Si hablamos de psicología en cuanto
a la difusión de virus, la tecnica de Ingeniería Social ha
dado otra vuelta de tuerca y ha hecho saltar a la palestra un
troyano, SubSeven.
A las pocas horas de la ejecución en EEUU de Timothy McVeigh,
condenado a muerte por el asesinato de 168 personas hace seis
años en Oklahoma (Estados Unidos) mediante una bomba, comenzaba
a circular por Internet una noticia que comunicaba que desde
cierta web se podía descargar un archivo que supuestamente
contenía el vídeo de la muerte de este reo.
No se sabe con seguridad el número de PC's afectados por
SubSeven, pero se estima que la infección no ha debido ser muy
extensa ya que el archivo estuvo en circulación pocas horas y,
dado que SubSeven es un troyano conocido desde hace tiempo, es
detectado por las principales soluciones anti-virus.
Las características de este troyano configuran una nueva
generación de ataques contra la seguridad informática.

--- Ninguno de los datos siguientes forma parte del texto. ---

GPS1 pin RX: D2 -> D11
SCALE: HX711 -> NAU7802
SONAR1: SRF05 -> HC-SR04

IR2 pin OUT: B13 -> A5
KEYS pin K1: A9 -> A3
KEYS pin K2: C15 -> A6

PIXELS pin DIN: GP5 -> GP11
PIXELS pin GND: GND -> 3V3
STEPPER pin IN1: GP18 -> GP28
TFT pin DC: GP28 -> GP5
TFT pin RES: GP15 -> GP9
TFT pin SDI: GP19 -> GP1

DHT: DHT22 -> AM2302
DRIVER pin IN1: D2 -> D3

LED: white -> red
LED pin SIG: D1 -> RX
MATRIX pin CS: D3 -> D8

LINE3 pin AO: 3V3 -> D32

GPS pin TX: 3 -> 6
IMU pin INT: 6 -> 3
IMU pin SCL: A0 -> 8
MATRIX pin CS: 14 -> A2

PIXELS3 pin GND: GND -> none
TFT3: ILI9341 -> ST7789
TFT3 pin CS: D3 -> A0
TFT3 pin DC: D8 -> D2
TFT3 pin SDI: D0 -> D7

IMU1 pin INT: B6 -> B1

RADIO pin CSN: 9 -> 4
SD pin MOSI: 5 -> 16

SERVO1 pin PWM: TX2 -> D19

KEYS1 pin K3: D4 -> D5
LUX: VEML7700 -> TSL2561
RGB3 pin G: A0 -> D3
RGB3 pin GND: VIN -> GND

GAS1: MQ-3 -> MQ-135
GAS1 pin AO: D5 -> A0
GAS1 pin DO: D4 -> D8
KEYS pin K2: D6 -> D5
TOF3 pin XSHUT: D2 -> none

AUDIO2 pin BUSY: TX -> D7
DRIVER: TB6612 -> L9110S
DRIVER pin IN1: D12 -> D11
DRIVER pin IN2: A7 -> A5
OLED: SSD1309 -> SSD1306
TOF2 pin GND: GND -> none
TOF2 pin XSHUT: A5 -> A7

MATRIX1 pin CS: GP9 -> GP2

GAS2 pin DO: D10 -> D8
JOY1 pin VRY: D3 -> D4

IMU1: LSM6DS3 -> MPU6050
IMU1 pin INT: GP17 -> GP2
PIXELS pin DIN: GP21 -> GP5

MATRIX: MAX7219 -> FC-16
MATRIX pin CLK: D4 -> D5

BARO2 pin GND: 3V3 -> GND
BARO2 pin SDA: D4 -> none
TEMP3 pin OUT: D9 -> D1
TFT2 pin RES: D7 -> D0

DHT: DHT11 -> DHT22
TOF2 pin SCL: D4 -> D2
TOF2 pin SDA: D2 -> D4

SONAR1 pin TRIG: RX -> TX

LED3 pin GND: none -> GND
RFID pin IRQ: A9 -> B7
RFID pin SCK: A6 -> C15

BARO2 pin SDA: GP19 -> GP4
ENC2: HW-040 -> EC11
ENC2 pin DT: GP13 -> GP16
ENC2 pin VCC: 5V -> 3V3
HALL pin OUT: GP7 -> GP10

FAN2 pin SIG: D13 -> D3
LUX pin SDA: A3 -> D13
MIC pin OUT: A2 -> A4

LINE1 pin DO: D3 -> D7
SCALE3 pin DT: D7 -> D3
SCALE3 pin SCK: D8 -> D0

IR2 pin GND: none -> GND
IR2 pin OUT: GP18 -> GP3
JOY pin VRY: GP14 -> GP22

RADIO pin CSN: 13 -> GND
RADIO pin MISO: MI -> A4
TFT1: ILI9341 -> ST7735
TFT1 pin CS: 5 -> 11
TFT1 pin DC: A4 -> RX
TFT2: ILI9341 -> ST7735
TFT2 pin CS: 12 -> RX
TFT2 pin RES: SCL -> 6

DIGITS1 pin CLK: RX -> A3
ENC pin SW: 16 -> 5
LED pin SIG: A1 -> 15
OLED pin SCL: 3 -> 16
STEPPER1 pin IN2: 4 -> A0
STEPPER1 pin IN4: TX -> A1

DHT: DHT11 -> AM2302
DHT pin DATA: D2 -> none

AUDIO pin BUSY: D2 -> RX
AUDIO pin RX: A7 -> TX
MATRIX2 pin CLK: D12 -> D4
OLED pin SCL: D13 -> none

Chris
Ruland, portavoz de Internet Security System, aseguró que:
" estamos presenciando el inicio de la convergencia de
muchas amenazas diferentes, como DDoS, virus y puertas
traseras".
SubSeven también conocido como Backdoor-G surgió hace dos
años de la mano del craker Mobman con el fin de que un atacante
pueda realizar en el equipo infectado acciones como: ejecutar
comandos, abrir servidores FTP, identificar contraseñas,
modificar los registros del sistema, cambiar o borrar archivos,
enviar e-mails, capturar el tráfico de red, etc.
Este gusano puede instalarse en un equipo sin el conocimiento
del usuario. Según Steve Gottwall, director de marketing de
producto de la firma F-Secure el peligro de los caballos
"troyanos" radica en " que se pueden instalar en
un sistema sin que se sepa que están ahí, y el hacker tiene
tal control que puede encender el micrófono y la videocámara
del ordenador y ver y escuchar al usuario".
Los piratas informáticos diseñan cada día gusanos más
"inteligentes" y destructivos que son capaces de
introducirse en el interior de los sistemas sin que los usuarios
se den cuenta, produciendo de esta manera una mayor sensación
de inseguridad.
Esta nueva noticia de amenazas en Internet nos demuestra que
los hackers no se detienen en su afán saboteador incluso ni
ante el dudoso gusto de ofrecer imágenes de ejecuciones reales.